◆ RECORDS PROVIDED
****************************************

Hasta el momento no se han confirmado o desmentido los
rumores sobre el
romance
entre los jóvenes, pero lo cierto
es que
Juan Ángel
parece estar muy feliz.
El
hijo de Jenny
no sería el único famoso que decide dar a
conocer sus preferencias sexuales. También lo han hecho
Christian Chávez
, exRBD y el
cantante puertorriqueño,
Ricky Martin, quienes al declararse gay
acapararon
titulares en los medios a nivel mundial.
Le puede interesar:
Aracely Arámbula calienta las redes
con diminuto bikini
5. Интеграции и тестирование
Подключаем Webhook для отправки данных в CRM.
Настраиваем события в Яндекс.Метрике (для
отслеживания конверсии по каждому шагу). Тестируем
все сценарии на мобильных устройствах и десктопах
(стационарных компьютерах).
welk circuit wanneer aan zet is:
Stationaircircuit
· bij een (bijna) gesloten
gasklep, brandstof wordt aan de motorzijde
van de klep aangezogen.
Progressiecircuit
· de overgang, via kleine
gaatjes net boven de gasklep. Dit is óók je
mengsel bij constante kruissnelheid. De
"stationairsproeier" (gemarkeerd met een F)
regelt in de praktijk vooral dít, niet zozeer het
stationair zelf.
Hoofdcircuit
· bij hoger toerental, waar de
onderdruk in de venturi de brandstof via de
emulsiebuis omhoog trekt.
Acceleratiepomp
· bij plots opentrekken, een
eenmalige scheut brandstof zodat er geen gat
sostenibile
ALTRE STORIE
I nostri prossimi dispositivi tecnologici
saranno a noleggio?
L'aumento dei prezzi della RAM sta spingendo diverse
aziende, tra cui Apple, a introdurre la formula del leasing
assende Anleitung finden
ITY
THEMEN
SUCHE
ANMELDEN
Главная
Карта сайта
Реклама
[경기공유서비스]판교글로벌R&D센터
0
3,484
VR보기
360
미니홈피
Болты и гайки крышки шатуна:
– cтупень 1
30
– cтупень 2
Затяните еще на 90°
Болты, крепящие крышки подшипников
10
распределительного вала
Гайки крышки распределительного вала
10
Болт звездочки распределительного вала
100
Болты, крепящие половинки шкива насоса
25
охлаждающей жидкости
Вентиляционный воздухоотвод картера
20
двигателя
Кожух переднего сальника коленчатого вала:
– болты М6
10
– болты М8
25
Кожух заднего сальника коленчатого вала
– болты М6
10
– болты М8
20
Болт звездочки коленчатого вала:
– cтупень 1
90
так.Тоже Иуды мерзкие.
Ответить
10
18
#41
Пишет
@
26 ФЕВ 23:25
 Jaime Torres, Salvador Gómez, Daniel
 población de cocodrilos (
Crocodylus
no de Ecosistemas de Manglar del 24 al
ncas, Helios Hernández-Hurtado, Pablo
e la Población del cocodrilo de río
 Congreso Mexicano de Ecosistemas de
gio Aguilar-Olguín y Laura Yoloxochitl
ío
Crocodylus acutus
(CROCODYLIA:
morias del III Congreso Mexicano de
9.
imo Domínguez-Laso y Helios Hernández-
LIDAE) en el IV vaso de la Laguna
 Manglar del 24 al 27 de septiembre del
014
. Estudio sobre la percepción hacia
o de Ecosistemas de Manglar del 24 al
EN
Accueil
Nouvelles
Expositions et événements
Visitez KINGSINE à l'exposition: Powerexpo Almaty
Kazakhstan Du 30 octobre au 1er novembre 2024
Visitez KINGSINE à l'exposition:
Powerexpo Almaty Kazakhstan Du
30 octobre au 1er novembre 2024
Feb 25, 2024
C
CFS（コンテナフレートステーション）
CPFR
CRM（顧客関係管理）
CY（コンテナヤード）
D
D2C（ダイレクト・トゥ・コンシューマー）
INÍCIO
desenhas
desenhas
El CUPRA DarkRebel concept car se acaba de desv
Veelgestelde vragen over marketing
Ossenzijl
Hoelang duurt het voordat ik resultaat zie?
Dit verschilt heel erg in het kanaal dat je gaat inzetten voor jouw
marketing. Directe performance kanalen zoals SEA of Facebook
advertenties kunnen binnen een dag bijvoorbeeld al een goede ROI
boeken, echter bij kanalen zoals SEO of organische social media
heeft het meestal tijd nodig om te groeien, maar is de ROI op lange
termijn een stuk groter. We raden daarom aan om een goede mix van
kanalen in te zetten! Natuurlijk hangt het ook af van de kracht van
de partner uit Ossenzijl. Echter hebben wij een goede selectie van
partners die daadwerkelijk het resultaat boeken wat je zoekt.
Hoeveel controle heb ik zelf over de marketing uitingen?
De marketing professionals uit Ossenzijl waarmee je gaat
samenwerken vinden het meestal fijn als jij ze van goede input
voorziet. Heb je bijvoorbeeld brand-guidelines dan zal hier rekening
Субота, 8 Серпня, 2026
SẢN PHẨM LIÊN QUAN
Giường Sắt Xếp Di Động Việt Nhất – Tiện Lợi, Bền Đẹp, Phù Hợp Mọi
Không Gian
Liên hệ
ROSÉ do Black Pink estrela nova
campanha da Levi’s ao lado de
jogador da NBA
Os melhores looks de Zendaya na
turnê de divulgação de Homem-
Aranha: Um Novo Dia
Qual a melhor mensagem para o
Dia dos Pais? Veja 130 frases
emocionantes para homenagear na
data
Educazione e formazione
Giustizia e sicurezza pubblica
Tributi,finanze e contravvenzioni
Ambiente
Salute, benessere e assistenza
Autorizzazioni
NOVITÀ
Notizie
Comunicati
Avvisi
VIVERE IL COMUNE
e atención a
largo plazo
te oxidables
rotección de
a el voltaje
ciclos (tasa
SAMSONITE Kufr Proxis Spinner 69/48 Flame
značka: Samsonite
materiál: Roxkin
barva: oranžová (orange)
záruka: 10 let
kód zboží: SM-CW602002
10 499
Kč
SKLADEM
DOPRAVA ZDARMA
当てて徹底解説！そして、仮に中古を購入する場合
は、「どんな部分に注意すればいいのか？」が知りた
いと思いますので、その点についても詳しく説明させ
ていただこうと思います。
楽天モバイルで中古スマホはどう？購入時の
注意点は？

****************************************

From the lines above, copy those that contain the word "Mexicano".

 Congreso Mexicano de Ecosistemas de
morias del III Congreso Mexicano de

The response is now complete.